● EXERCISE AIM
Scan the entries below for "none" and copy each line that holds it.

● DATA RECORDS

______

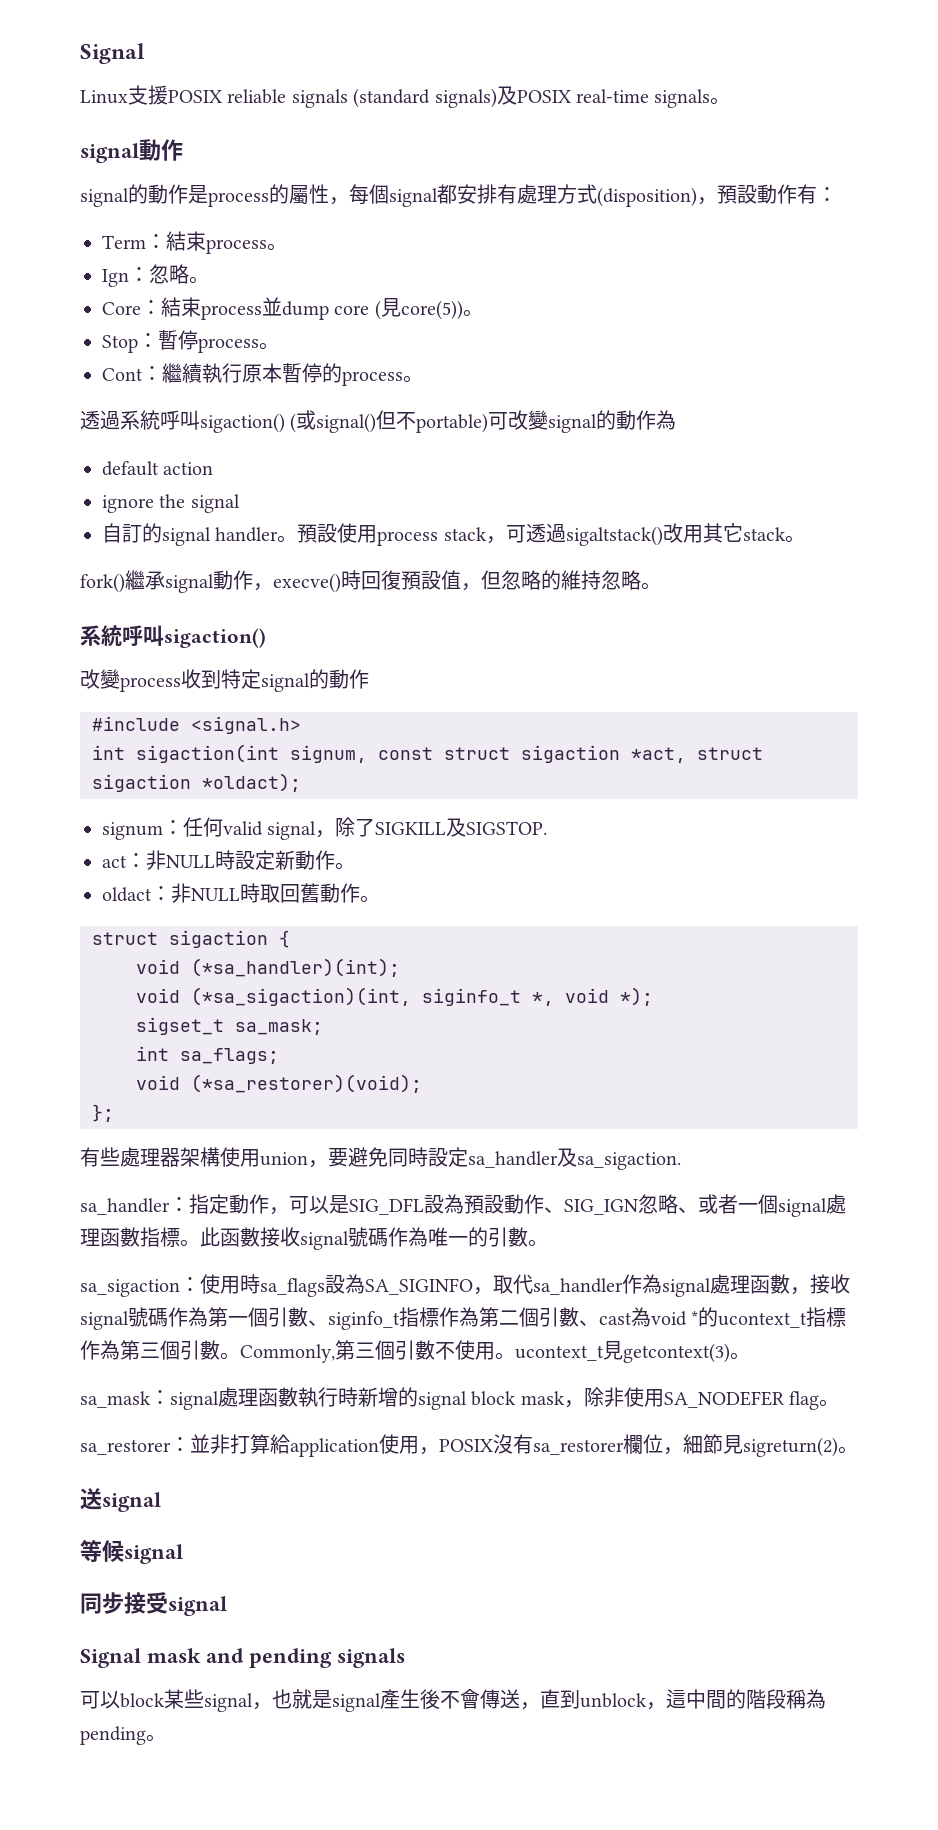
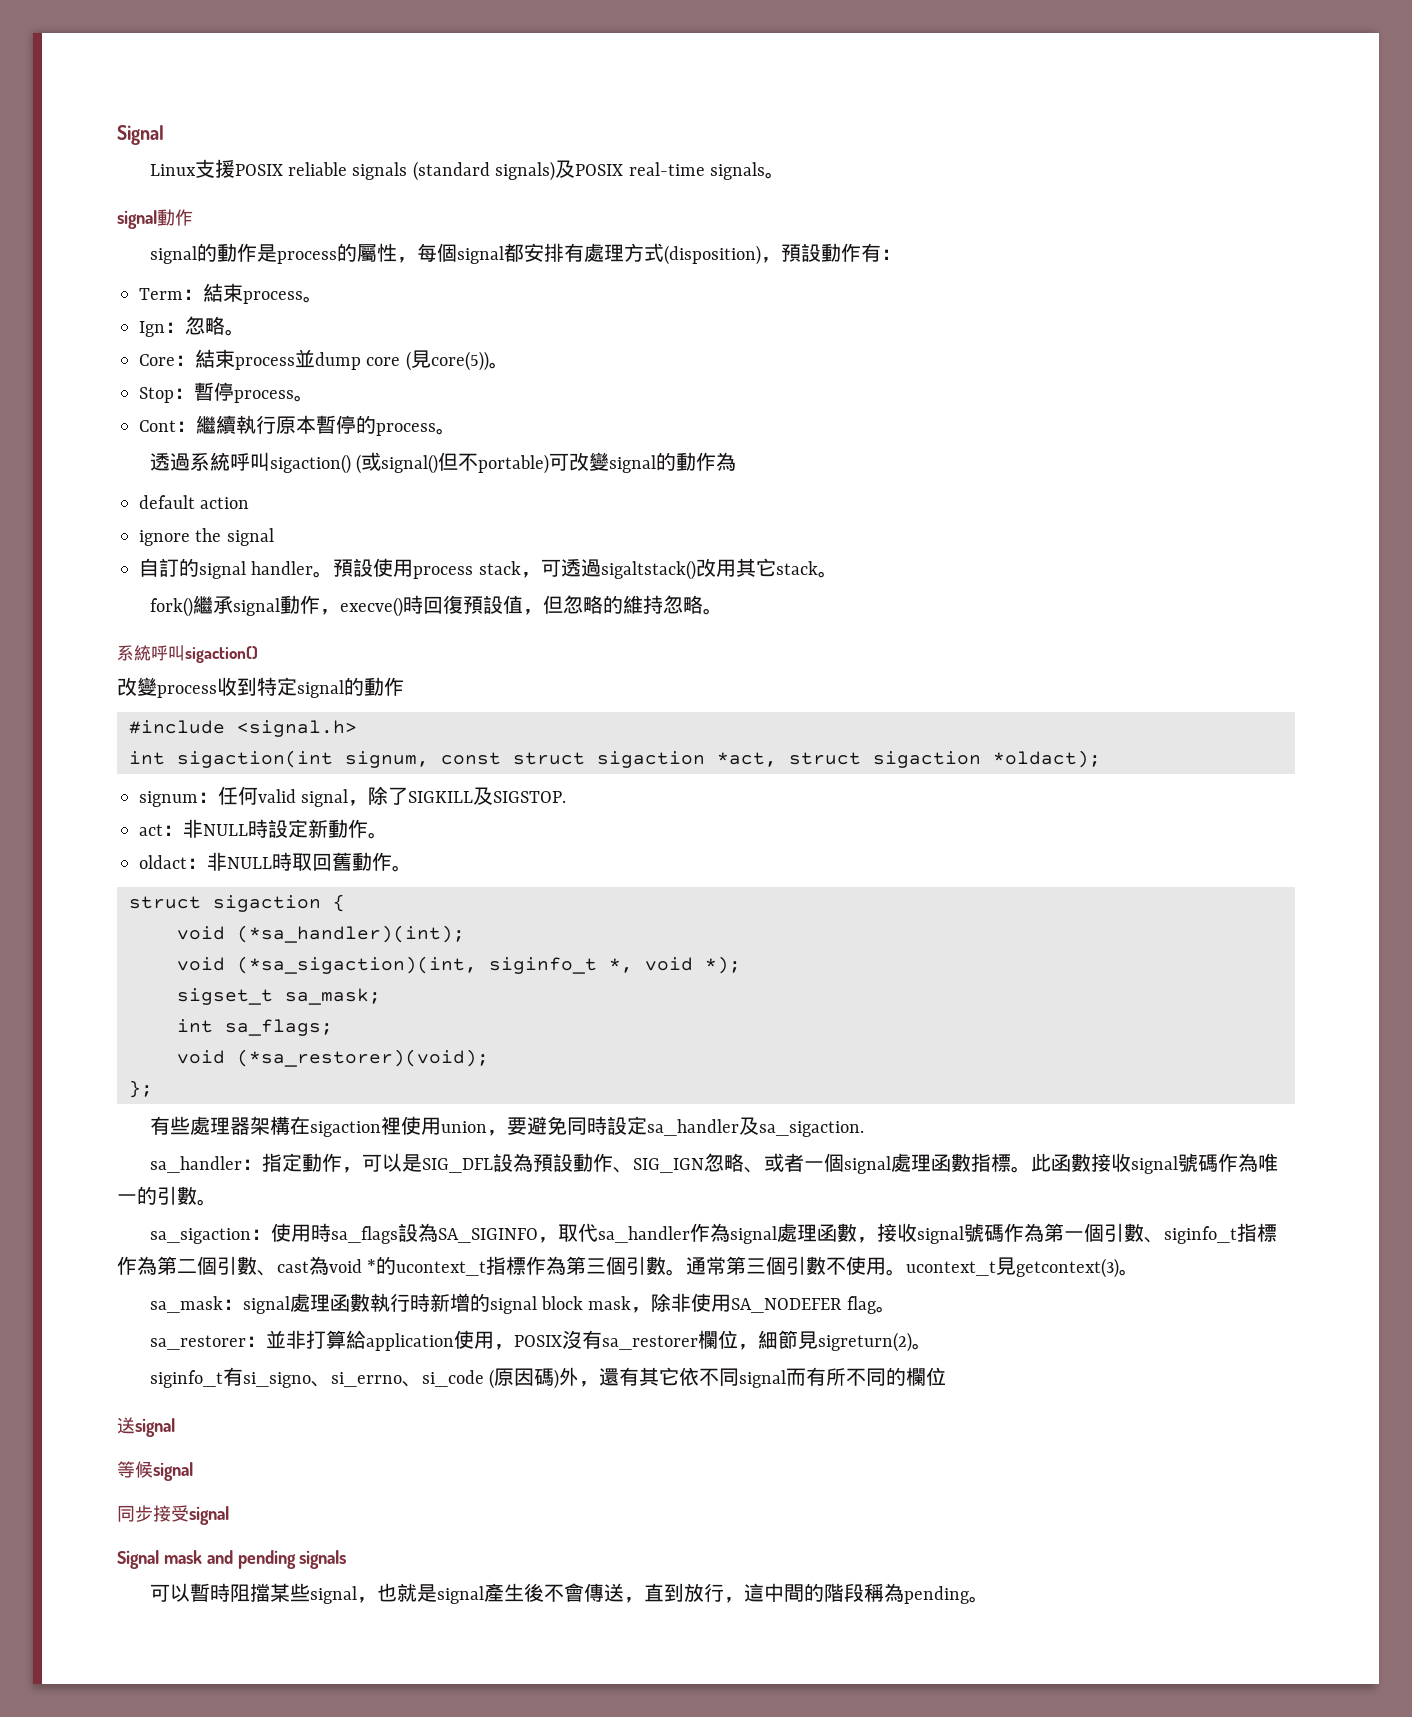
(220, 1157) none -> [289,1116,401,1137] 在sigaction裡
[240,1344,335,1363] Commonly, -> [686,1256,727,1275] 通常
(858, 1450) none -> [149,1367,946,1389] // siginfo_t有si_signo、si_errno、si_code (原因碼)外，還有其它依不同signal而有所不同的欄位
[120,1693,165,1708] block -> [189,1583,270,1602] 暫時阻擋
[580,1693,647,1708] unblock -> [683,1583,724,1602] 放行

______

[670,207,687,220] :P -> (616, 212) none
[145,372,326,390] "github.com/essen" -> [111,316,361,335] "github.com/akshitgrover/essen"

______

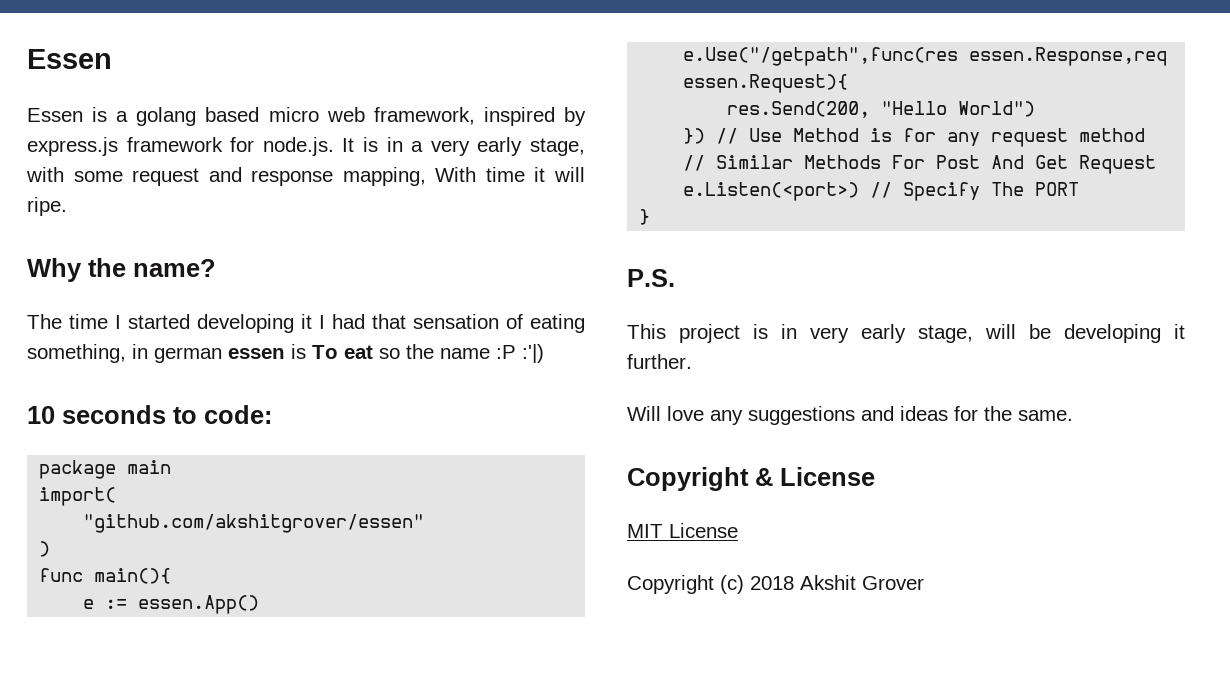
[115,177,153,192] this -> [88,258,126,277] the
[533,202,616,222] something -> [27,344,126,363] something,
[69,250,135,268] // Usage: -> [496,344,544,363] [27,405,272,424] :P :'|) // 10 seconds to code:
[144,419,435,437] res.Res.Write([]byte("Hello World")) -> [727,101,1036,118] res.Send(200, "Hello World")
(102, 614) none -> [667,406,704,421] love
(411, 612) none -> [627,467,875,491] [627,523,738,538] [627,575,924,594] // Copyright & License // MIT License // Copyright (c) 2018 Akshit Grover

______

● ANSWER FOR THE TASK
(220, 1157) none -> [289,1116,401,1137] 在sigaction裡
(858, 1450) none -> [149,1367,946,1389] // siginfo_t有si_signo、si_errno、si_code (原因碼)外，還有其它依不同signal而有所不同的欄位
[670,207,687,220] :P -> (616, 212) none
(102, 614) none -> [667,406,704,421] love
(411, 612) none -> [627,467,875,491] [627,523,738,538] [627,575,924,594] // Copyright & License // MIT License // Copyright (c) 2018 Akshit Grover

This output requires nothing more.